I was less than a week into my first trip to the Philippines. The trip was not so much about visiting the Philippines, rather it was about visiting a lady that I had met some 6 months earlier and exchanged a lot of mail and a few phone calls with… Feyma.
Of course visiting a country which I had never set foot in was a side benefit, and I was excited about that, but I was very excited to meet Feyma and see if she was the “great catch” that I had thought she was through the mail.
I had spent one day in Manila and 5 days in Cebu City. When I was in Manila, admittedly for only a short time, I was very unimpressed with the place, and figured at the entire was the mess that I saw in Manila. When I went to Cebu the next day, I was somewhat uplifted with what I saw. It was much nicer than Manila, and I was much more impressed. It still was not my cup of tea, but much better than expected.
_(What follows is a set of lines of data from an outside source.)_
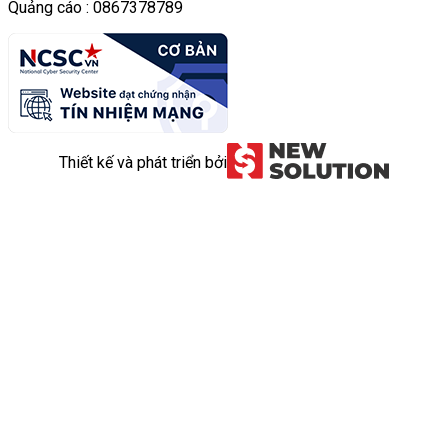
Quảng cáo : 0867378789
Thiết kế và phát triển bởi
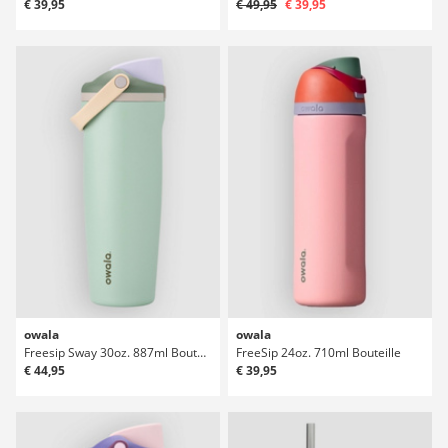
€ 39,95
€ 49,95
€ 39,95
owala
owala
Freesip Sway 30oz. 887ml Bouteille
FreeSip 24oz. 710ml Bouteille
€ 44,95
€ 39,95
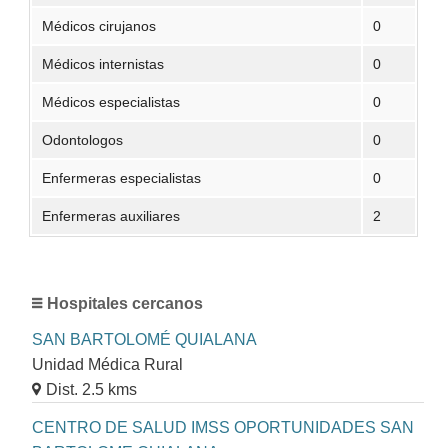
Médicos cirujanos
0
Médicos internistas
0
Médicos especialistas
0
Odontologos
0
Enfermeras especialistas
0
Enfermeras auxiliares
2
Hospitales cercanos
SAN BARTOLOMÉ QUIALANA
Unidad Médica Rural
Dist. 2.5 kms
CENTRO DE SALUD IMSS OPORTUNIDADES SAN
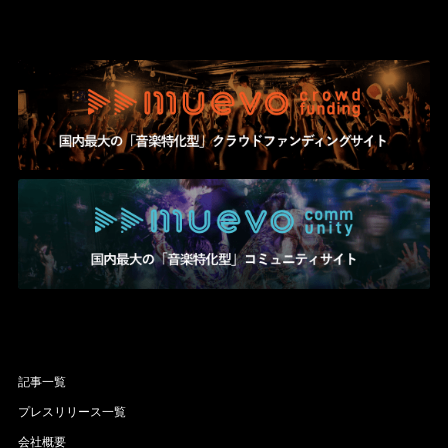
記事一覧
プレスリリース一覧
会社概要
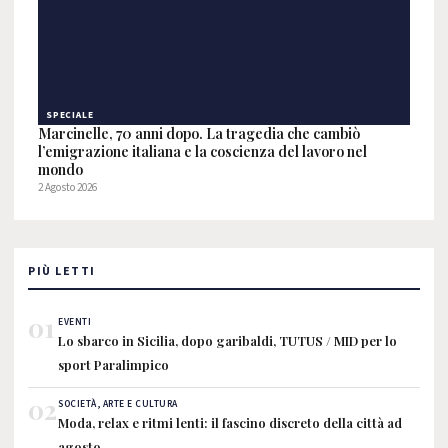
SPECIALE
Marcinelle, 70 anni dopo. La tragedia che cambiò
l’emigrazione italiana e la coscienza del lavoro nel
mondo
2 Agosto 2026
PIÙ LETTI
01
EVENTI
Lo sbarco in Sicilia, dopo garibaldi, TUTUS / MID per lo
sport Paralimpico
02
SOCIETÀ, ARTE E CULTURA
Moda, relax e ritmi lenti: il fascino discreto della città ad
agosto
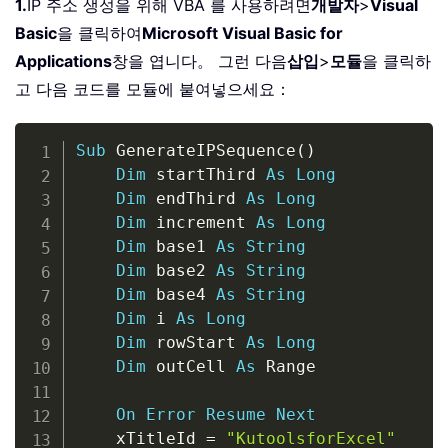
1.
IP 주소 생성을 위해 VBA 를 사용하려면
개발자
>
Visual
Basic
을 클릭하여
Microsoft Visual Basic for
Applications
창을 엽니다。 그런 다음
삽입
>
모듈
을 클릭하
고 다음 코드를 모듈에 붙여넣으세요：
Copy
Sub
 GenerateIPSequence
(
)
Dim
 startThird 
As
Long
Dim
 endThird 
As
Long
Dim
 increment 
As
Long
Dim
 base1 
As
String
Dim
 base2 
As
String
Dim
 base4 
As
String
Dim
 i 
As
Long
Dim
 rowStart 
As
Long
Dim
 outCell 
As
 Range

On
Error
Resume
Next
    xTitleId 
=
"KutoolsforExcel"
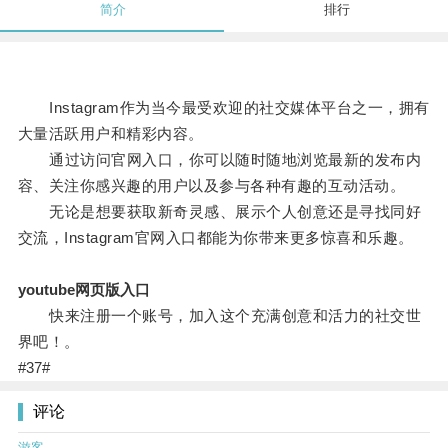
简介
排行
Instagram作为当今最受欢迎的社交媒体平台之一，拥有
大量活跃用户和精彩内容。
通过访问官网入口，你可以随时随地浏览最新的发布内
容、关注你感兴趣的用户以及参与各种有趣的互动活动。
无论是想要获取新奇灵感、展示个人创意还是寻找同好
交流，Instagram官网入口都能为你带来更多惊喜和乐趣。
youtube网页版入口
快来注册一个账号，加入这个充满创意和活力的社交世
界吧！。
#37#
评论
游客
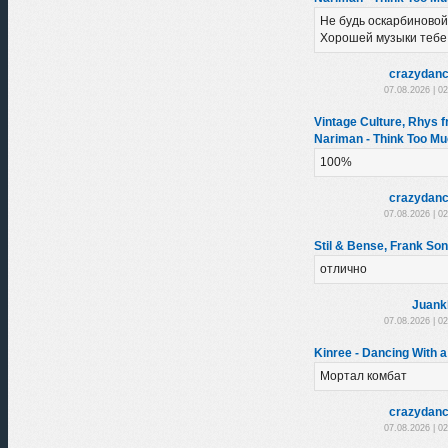
Не будь оскарбиновой
Хорошей музыки тебе
crazydanc
07.08.2026 | 0
Vintage Culture, Rhys f
Nariman - Think Too Mu
100%
crazydanc
07.08.2026 | 0
Stil & Bense, Frank So
отлично
Juank
07.08.2026 | 0
Kinree - Dancing With a
Мортал комбат
crazydanc
07.08.2026 | 0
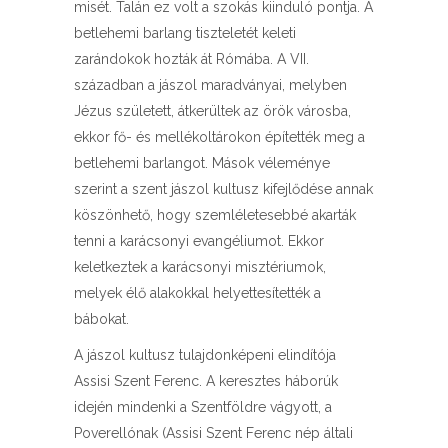
misét. Talán ez volt a szokás kiinduló pontja. A
betlehemi barlang tiszteletét keleti
zarándokok hozták át Rómába. A VII.
században a jászol maradványai, melyben
Jézus született, átkerültek az örök városba,
ekkor fő- és mellékoltárokon építették meg a
betlehemi barlangot. Mások véleménye
szerint a szent jászol kultusz kifejlődése annak
köszönhető, hogy szemléletesebbé akarták
tenni a karácsonyi evangéliumot. Ekkor
keletkeztek a karácsonyi misztériumok,
melyek élő alakokkal helyettesítették a
bábokat.
A jászol kultusz tulajdonképeni elindítója
Assisi Szent Ferenc. A keresztes háborúk
idején mindenki a Szentföldre vágyott, a
Poverellónak (Assisi Szent Ferenc nép általi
After spending time with Feyma in Cebu, getting to know her extended family there, and such, it was time for us to head to Mindanao. Feyma was from the area around General Santos City, in Southern Mindanao. I had heard a LOT of bad things about Mindanao. It seemed I was taking my life in my hands even going there. But, even in just 6 months of letter writing and 5 days of getting to know each other in person, I had already come to love Feyma, and whatever the risk, it was worth it to me, so we scheduled our trip.
There were not a lot of people going to Mindanao in those days. And, I mean both Filipinos and Foreigners. The flight from Cebu to General Santos City was on a small 50 seat propeller plane, a Fokker 50. Very small, somewhat uncomfortable. It was about an hour and a half flight, as I recall. Flights between the two cities are much quicker now, since the flight is on modern jets.
As we left Cebu, flew over the ocean, and started approaching Mindanao, I started getting excited. I was not really scared of Mindanao, although I had some “healthy respect” of the place, I could see things from the plane that looked pretty nice to me. No real modern infrastructure, nothing like that. I saw a lot of farmland, plantations, etc. Back in those days, most of the roads around the island were dirt roads. Mindanao is a very large island, in fact it is the 2nd largest island in the Philippines and the 8th most populous island int he world! The Island of Mindanao is larger than 125 countries! So, it is a large place!
The closer that we got to General Santos City, of course the plane was at lower altitudes. I just kept my eyes out the window to get a feel for the place. I loved seeing all of the coconut plantations. Other kinds of agriculture too. In Manila everything was chaos. In Cebu it was better, but everything was fairly unorganized. In both Cities there was garbage all over the place, let’s of litter and pollution. As I flew over Mindanao, everything looked so clean and so orderly. It was like a different world compared to my previous 5 or 6 days in the Philippines. I was really liking what I was seeing.
When the plane landed at the old Buayan Airport, just outside the City of General Santos, I was finally on the ground in Mindanao. Some of Feyma’s siblings were there at the airport to meet us. They were unsure how much luggage we would have, so they had hired a big truck to meet us in! It was a flatbed truck, our luggage was thrown on the flatbed, and we climbed up to ride! It was all dirt roads from the airport to Feyma’s family home in Lagao, a (at that time) somewhat remote Barangay of the City. Along the road there were Carabao (Water Buffalo) all along the road. Some where laying down resting, others were being used to haul things from one place to another. I had never seen anything like this in my life, but I was really feeling the adventure!
I did not really feel any danger, but I was keeping my eyes peeled, based on all of the negative things that I had heard about Mindanao.
After maybe 20 minutes of riding on the “dirt highway” we came to the place where we would turn off the highway and onto a smaller dirt road. We were in Lagao, and getting very close to the family home. People saw that there was a foreigner on the back of the truck, and foreigners were rarely seen in Mindanao back in those days. Kids started running after the truck to see why a foreigner was in town! By the time we reached the house, we had quite a following of curious people.